Anyone who has children knows that it is impossible to project any picture of perfection ....especially in public. Any child is going to test your limits and the limits of what is appropriate behavoir in public.
I don't care and never really have cared what other people think of my family or my son when we go out in public. However, because of his Autism and the tantrums it can cause, we just don't take him out to stores very often, he has not been in a restaurant since he was very little and he has never seen a movie in a movie theatre. We just got used to running errands solo or with Olivia because his behavior was so unruly for so long. We wouldn't take him for a while and then we would give it a shot and it would be a disaster.
We have always been consistent when he has had a meltdown-immediately remove him the the store/situation and not give in.
As Stephen has gotten older he has matured so much and learned how to behave really well most of the time. We have been taking him out more over the years as he has been able to tolerate all the noises, smells and stimulation that being a public place can bombard him with. He has learned that his tantrums will not be tolerated and will not get him what he wants.
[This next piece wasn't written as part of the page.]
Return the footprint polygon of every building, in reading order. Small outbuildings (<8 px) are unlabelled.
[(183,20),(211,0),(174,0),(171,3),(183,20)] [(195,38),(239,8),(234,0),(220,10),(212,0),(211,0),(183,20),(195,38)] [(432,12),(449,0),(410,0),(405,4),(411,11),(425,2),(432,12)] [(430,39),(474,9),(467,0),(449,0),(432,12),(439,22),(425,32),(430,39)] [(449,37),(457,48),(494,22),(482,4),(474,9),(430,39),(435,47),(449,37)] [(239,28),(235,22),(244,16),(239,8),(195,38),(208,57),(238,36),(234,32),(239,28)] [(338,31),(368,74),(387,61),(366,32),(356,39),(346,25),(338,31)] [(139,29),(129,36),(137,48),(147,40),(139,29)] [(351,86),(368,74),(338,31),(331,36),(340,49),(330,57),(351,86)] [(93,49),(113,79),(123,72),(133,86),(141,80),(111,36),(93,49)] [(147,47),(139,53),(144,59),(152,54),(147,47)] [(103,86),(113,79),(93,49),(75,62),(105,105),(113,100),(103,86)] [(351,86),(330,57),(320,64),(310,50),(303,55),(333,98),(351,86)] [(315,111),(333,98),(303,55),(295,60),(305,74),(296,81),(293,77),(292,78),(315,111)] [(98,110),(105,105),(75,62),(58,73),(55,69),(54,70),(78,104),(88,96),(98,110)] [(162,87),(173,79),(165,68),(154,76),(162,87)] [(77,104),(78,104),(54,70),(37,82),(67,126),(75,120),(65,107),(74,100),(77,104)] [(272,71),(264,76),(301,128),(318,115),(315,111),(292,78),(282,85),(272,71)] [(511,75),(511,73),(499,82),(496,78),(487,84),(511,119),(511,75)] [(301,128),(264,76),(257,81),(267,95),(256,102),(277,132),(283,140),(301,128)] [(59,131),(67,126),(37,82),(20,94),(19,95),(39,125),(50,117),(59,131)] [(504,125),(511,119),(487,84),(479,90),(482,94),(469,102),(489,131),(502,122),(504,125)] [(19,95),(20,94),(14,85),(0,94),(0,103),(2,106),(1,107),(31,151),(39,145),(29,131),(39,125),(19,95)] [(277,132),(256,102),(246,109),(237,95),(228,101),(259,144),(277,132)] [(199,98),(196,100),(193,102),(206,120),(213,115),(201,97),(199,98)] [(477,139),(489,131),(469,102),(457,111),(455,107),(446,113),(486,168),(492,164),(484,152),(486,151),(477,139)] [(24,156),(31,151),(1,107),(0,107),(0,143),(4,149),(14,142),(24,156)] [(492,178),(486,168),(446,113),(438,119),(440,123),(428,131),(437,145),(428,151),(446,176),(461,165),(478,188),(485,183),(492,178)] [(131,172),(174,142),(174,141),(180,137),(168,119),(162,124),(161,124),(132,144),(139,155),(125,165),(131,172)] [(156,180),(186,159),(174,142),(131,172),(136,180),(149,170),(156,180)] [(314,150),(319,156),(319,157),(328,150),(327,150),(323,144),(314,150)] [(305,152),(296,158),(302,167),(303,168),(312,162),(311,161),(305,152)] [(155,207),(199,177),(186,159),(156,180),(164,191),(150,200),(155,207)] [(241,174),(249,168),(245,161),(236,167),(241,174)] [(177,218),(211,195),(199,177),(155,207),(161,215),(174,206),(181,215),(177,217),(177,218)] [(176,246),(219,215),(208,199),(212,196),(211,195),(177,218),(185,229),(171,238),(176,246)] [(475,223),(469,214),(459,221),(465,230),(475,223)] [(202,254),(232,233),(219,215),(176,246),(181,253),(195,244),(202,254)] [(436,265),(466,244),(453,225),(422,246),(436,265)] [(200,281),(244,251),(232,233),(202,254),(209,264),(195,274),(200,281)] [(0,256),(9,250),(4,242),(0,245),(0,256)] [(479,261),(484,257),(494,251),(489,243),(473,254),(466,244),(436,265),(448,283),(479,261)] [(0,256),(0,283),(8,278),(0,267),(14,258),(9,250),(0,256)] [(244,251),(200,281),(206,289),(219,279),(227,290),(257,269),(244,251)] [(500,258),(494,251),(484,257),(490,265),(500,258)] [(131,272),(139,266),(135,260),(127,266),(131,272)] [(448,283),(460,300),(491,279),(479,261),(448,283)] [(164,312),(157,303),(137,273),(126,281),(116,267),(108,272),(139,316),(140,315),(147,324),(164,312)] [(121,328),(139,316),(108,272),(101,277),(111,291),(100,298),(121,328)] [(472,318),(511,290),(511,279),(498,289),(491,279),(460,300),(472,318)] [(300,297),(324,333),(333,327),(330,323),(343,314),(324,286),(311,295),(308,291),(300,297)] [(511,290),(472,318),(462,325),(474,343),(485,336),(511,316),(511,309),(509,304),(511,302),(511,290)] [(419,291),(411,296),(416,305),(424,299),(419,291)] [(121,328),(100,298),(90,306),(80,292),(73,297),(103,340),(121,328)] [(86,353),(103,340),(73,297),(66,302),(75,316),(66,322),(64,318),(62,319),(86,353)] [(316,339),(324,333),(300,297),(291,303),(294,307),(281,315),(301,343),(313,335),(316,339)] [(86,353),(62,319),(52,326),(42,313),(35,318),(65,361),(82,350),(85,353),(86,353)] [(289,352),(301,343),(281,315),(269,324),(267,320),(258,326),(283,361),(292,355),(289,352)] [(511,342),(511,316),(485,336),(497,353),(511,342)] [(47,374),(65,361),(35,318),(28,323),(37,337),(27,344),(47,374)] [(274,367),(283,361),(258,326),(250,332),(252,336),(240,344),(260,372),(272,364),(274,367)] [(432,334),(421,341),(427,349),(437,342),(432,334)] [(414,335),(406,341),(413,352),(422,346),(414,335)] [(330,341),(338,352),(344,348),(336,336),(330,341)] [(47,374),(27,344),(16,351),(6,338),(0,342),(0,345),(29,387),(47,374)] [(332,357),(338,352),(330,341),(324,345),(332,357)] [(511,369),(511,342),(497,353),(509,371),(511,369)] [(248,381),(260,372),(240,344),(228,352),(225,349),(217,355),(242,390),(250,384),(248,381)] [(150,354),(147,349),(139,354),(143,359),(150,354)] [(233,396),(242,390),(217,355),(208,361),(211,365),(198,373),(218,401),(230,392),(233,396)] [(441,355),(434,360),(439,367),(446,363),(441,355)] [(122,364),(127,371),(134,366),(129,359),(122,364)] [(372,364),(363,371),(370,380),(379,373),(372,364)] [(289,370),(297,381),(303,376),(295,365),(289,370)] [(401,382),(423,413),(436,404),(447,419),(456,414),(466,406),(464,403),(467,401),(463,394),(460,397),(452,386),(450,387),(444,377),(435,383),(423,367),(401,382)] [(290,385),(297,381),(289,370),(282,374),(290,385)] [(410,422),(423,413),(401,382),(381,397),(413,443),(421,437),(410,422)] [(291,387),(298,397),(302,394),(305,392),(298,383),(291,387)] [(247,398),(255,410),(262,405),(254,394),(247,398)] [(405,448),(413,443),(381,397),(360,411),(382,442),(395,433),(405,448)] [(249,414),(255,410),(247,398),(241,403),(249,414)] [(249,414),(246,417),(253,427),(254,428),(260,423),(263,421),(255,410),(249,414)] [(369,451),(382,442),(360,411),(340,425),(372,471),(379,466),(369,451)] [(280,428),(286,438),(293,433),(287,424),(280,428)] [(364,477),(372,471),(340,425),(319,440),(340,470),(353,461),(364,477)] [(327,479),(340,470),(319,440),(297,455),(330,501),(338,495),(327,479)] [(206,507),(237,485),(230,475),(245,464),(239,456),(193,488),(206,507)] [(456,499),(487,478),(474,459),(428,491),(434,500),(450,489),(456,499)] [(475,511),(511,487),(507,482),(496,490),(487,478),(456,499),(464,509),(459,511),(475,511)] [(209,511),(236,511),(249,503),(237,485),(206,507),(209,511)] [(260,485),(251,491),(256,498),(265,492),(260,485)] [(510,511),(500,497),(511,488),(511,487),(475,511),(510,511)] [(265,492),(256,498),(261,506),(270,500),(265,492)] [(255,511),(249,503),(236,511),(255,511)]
Over the past couple of years there have been maybe one or two times we have taken him to a store and he has had a complete meltdown.
This ratio of high success to low meltdowns has lulled us into a false sense of security when taking him out. Just like the two seizures he had in the almost 4 years since he was diagnosed blindsided us, this weeks full blown meltdown showed us that we still have to handle Stephen with extreme care and be more sensitive to his triggers when we take him to a store.
We went to Target and got there right before it opened on Saturday morning. We were excited to be there while it almost empty and felt so confident that this would be a problem free shopping trip. Why wouldn't it be? We had all gone to Walmart two weeks before right when they opened and shopped for two hours and Stephen was cool as a cucumber except for the occasional bout of loud echolalia in an annoyed tone to tell us he was getting impatient.
So we had gone to the book/movie/music section of Target and Pat stayed there with Stephen and Olivia and I went to hunt down a Mr. Potato head for my friend's son for Christmas. Pat and Stephen caught up with us and Pat showed me a Golden Books 65 year anniversary collection that Stephen wanted. I looked it over and said no. He has had every single one of those books individually over the years and had not shown any interest in them over the past year and I had donated most of them. Of course, the fact that Stephen is so picky, can't verbally tell us what he wants most of the time and his adorable little face made me put it in the cart. And immediately I changed my mind and made Pat take him to put it back.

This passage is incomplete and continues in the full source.